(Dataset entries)

Start of Block

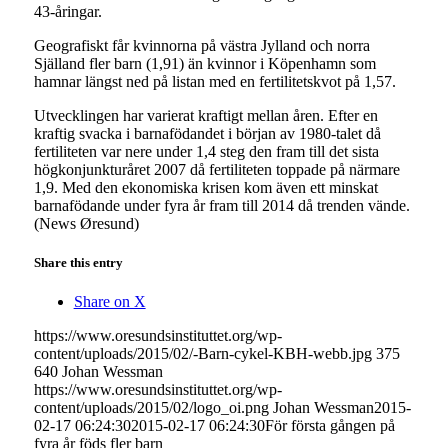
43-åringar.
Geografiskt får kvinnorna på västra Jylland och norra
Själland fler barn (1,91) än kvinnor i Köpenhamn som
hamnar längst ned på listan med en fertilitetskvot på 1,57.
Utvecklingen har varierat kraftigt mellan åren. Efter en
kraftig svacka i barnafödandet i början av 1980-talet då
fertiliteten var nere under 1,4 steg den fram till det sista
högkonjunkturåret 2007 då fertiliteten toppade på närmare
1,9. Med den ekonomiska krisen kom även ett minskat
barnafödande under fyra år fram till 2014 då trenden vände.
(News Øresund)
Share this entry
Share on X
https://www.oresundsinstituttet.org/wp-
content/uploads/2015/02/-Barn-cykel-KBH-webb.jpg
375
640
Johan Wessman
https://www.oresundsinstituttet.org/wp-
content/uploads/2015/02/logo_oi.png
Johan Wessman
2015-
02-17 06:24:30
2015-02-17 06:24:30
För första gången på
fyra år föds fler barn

End of Block

Problem requirements >> Can you arrange the text lines from all the records above as a numbered list, skipping any blank lines and leaving out the pictures?

Response box >>
1. 43-åringar.
2. Geografiskt får kvinnorna på västra Jylland och norra
3. Själland fler barn (1,91) än kvinnor i Köpenhamn som
4. hamnar längst ned på listan med en fertilitetskvot på 1,57.
5. Utvecklingen har varierat kraftigt mellan åren. Efter en
6. kraftig svacka i barnafödandet i början av 1980-talet då
7. fertiliteten var nere under 1,4 steg den fram till det sista
8. högkonjunkturåret 2007 då fertiliteten toppade på närmare
9. 1,9. Med den ekonomiska krisen kom även ett minskat
10. barnafödande under fyra år fram till 2014 då trenden vände.
11. (News Øresund)
12. Share this entry
13. Share on X
14. https://www.oresundsinstituttet.org/wp-
15. content/uploads/2015/02/-Barn-cykel-KBH-webb.jpg
16. 375
17. 640
18. Johan Wessman
19. https://www.oresundsinstituttet.org/wp-
20. content/uploads/2015/02/logo_oi.png
21. Johan Wessman
22. 2015-
23. 02-17 06:24:30
24. 2015-02-17 06:24:30
25. För första gången på
26. fyra år föds fler barn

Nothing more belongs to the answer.